WORK TO BE COMPLETED.
Pull each line holding the word "callback" from the data.

THE DATA.
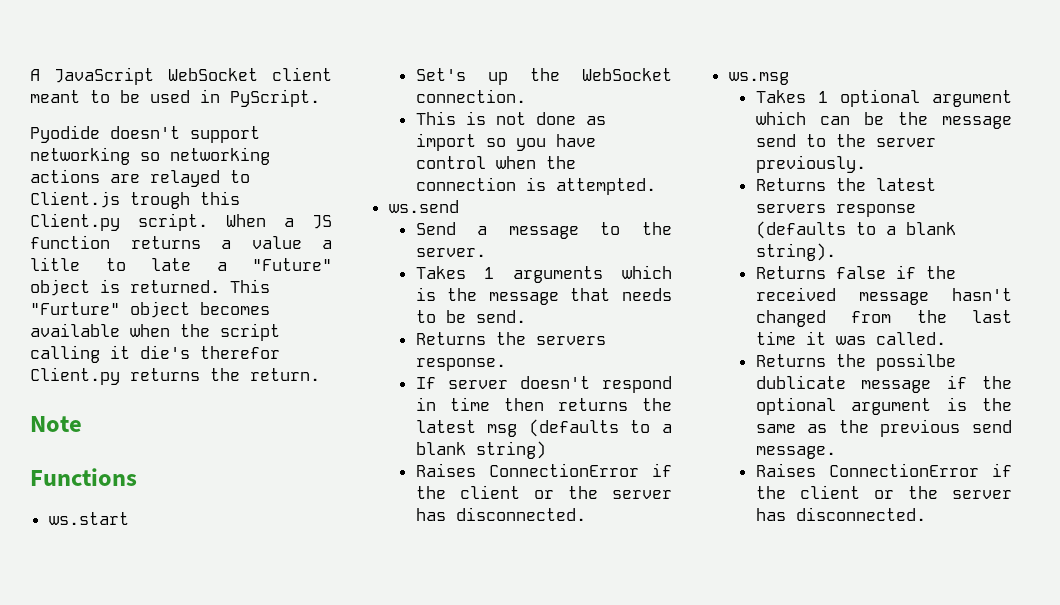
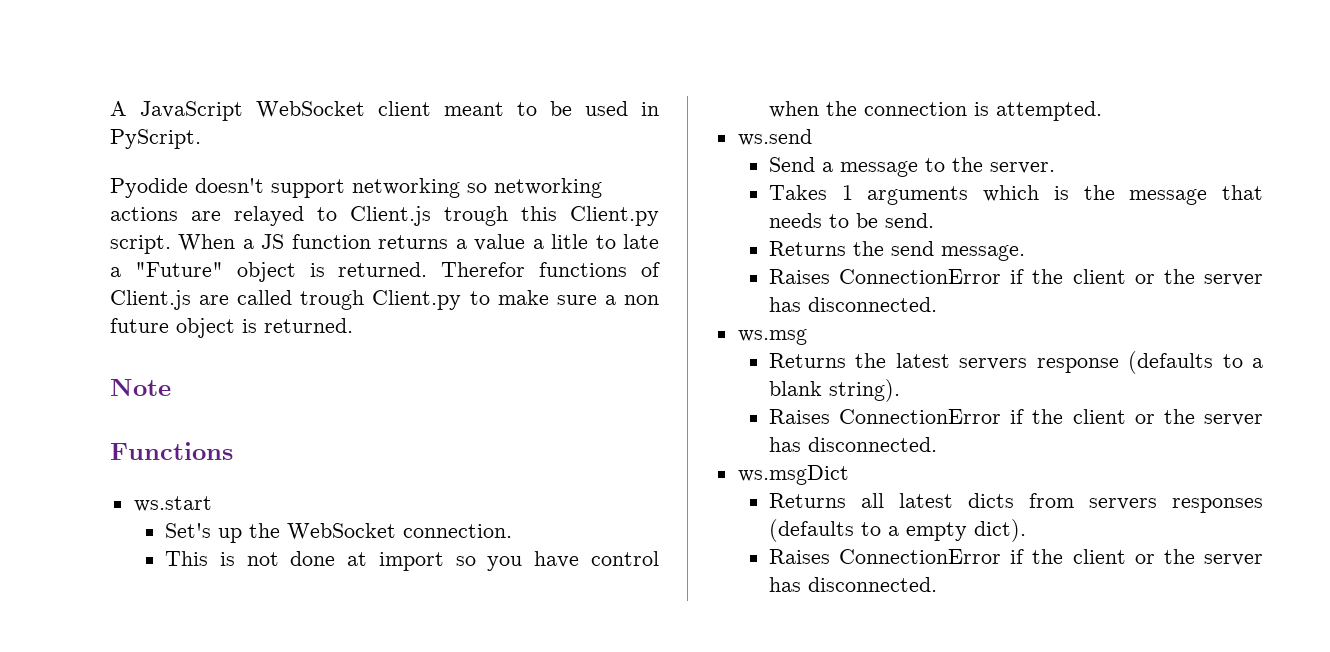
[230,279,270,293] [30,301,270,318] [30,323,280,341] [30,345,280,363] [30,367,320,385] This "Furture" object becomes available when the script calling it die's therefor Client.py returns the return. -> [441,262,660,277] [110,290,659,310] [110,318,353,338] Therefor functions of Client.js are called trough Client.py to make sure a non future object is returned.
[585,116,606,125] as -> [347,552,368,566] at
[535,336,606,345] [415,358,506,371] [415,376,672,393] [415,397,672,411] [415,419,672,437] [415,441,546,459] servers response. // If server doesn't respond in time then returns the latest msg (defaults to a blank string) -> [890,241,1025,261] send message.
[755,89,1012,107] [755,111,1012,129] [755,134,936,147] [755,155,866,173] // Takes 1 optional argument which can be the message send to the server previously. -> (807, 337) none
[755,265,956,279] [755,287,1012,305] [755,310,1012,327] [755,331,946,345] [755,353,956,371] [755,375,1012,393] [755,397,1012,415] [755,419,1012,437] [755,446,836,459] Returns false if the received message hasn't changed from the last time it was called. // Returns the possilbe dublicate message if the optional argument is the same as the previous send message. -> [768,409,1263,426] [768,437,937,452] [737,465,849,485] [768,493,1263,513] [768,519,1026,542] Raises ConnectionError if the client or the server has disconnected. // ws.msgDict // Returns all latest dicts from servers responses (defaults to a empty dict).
...
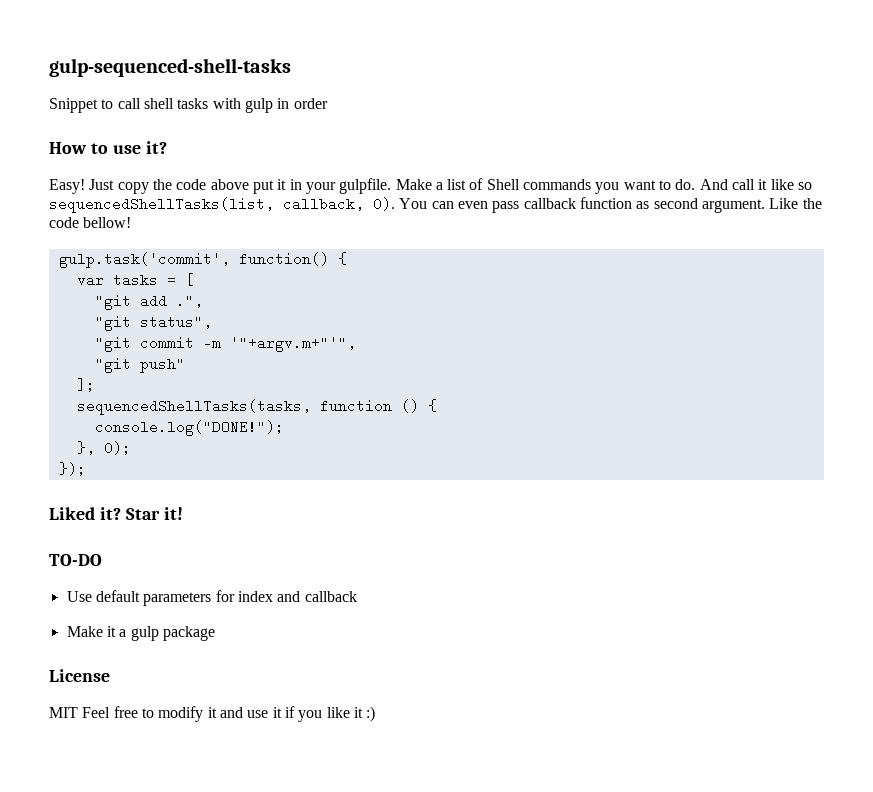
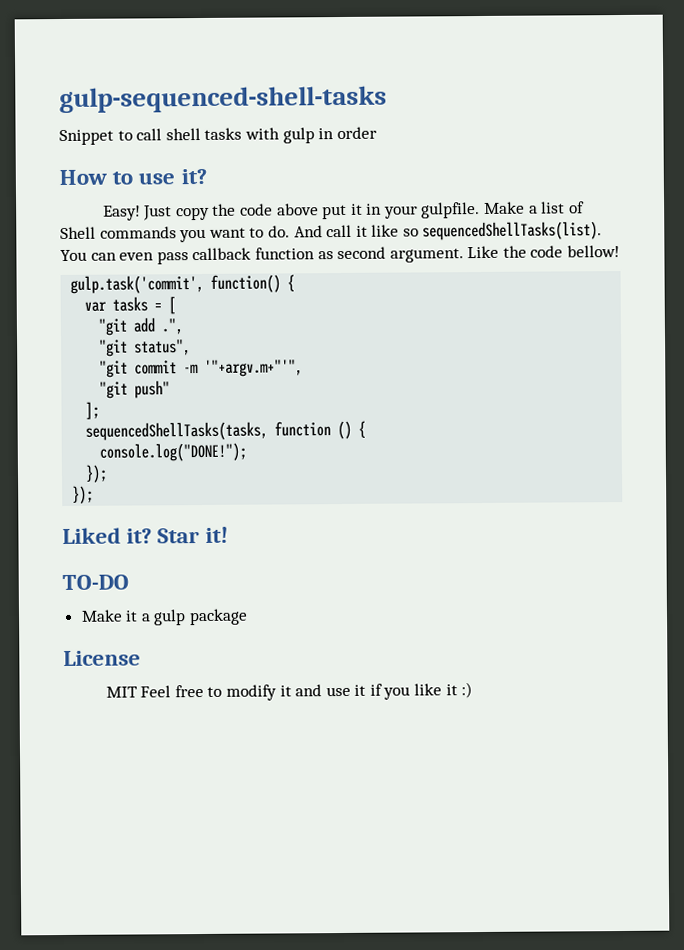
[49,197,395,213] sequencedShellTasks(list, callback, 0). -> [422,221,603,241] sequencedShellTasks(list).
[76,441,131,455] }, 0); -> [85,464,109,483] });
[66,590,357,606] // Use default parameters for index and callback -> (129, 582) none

RESPONSE.
[49,197,395,213] sequencedShellTasks(list, callback, 0). -> [422,221,603,241] sequencedShellTasks(list).
[66,590,357,606] // Use default parameters for index and callback -> (129, 582) none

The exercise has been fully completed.